First of all, Bmyguest's answer shows a pattern: every prime dot number except ●● has an odd number of filled dots. This is because any dot number with an even number of filled dots is divisible by ●●. If our shot hits a ●, then the dot number will become divisible by ●●. Therefore, we should assume that our shot will hit a ○. (As it turns out, the following strategy works even if we hit ● and don't consider divisibility by ●●.)

Let the original dot number be $P$. The ○ we hit divides $P$ into two parts. Let $A$ be the part on the left, with a length of $a$, and let $B$ be the part on the right, with a length of $b$, so that $n=a+b+1$.

*STATED PROBLEM:*
Which letters does the dot-number passage introduce with the word "let," and what does each stand for? The material has nothing to do with the dot-number passage.

*MATERIAL SHOWN:*
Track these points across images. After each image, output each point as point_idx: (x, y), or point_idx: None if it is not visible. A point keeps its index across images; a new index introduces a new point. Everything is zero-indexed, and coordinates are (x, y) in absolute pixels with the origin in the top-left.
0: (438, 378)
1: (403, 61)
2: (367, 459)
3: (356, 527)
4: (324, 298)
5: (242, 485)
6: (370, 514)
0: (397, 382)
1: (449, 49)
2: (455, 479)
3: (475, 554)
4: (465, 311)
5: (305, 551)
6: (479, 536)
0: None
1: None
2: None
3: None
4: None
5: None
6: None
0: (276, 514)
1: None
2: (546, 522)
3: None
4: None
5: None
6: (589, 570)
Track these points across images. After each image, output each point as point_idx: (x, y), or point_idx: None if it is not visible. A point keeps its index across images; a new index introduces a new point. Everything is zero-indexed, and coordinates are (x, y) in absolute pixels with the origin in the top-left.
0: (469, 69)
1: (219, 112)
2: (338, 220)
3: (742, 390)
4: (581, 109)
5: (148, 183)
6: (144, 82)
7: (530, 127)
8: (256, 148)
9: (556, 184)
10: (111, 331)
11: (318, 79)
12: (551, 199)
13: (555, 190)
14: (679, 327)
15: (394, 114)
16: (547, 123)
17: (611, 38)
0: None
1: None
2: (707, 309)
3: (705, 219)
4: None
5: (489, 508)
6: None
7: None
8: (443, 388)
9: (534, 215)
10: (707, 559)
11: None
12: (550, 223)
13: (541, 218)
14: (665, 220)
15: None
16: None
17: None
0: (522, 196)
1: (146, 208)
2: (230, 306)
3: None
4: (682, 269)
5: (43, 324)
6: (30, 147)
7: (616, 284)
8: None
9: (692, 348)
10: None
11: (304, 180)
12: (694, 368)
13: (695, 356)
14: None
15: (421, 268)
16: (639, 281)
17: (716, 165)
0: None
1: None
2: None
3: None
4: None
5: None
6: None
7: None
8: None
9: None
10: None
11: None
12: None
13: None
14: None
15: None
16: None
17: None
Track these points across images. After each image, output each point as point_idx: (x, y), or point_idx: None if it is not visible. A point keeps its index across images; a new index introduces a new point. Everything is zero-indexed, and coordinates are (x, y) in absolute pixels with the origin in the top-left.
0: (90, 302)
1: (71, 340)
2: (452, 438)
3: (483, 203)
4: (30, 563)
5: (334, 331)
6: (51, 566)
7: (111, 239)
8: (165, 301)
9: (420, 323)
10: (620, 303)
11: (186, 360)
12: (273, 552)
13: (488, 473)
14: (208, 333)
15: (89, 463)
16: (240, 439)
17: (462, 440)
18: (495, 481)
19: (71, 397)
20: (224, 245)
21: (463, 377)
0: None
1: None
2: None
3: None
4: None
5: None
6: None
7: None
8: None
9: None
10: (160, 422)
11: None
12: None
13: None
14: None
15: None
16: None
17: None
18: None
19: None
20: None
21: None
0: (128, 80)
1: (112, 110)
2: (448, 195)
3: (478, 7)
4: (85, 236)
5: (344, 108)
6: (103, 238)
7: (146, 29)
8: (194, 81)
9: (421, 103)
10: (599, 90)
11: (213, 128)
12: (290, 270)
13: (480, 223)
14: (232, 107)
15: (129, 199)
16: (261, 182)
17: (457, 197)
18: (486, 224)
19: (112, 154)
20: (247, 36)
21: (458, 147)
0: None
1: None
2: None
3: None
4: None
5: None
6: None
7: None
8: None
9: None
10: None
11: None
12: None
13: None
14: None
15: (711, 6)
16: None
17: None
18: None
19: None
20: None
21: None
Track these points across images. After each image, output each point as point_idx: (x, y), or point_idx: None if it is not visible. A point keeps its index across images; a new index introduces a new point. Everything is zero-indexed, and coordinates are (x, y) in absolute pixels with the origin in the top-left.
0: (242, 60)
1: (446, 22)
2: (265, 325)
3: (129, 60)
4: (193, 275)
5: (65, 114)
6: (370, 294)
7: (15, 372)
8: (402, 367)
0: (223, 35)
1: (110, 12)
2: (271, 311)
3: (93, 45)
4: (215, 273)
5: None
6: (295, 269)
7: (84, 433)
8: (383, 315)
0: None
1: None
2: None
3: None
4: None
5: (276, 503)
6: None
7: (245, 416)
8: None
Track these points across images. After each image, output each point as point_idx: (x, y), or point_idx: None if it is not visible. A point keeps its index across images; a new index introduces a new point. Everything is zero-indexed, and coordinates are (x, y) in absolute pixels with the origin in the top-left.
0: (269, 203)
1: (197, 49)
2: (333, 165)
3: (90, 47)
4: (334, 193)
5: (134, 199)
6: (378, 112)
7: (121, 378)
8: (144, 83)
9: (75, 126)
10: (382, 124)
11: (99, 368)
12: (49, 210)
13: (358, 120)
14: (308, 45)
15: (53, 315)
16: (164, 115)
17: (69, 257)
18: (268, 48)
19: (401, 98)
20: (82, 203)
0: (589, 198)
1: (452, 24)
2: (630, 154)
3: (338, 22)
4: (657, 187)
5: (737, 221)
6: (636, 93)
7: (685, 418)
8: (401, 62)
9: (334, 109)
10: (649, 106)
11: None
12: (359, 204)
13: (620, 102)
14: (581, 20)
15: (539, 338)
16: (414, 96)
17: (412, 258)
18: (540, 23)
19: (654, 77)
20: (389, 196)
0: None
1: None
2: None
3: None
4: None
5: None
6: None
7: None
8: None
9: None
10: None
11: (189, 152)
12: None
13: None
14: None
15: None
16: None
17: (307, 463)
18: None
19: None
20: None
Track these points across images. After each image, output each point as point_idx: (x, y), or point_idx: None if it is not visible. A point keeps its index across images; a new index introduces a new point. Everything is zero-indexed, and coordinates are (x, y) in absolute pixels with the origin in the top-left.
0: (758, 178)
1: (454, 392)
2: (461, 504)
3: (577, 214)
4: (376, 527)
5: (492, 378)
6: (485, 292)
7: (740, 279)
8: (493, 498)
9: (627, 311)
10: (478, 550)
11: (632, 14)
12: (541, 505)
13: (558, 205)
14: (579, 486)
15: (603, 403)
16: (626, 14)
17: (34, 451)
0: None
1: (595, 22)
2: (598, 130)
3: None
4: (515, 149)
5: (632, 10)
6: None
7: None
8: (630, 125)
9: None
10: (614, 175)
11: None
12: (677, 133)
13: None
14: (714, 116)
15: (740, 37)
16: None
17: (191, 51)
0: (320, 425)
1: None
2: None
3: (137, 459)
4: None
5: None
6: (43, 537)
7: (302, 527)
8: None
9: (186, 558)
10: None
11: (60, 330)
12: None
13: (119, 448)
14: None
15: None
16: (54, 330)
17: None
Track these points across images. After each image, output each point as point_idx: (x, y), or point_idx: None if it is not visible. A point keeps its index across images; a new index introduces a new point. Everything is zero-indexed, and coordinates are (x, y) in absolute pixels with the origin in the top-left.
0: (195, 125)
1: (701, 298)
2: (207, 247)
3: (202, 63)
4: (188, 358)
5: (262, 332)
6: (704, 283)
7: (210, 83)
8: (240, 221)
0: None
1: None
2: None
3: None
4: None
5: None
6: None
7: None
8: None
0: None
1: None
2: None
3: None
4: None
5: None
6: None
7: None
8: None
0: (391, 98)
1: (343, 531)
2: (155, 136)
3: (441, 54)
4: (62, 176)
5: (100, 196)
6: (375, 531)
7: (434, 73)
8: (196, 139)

*RESPONSE TO THE EXERCISE:*
- P: the original dot number
- A: the part to the left of the ○ that is hit
- a: the length of A
- B: the part to the right of the ○ that is hit
- b: the length of B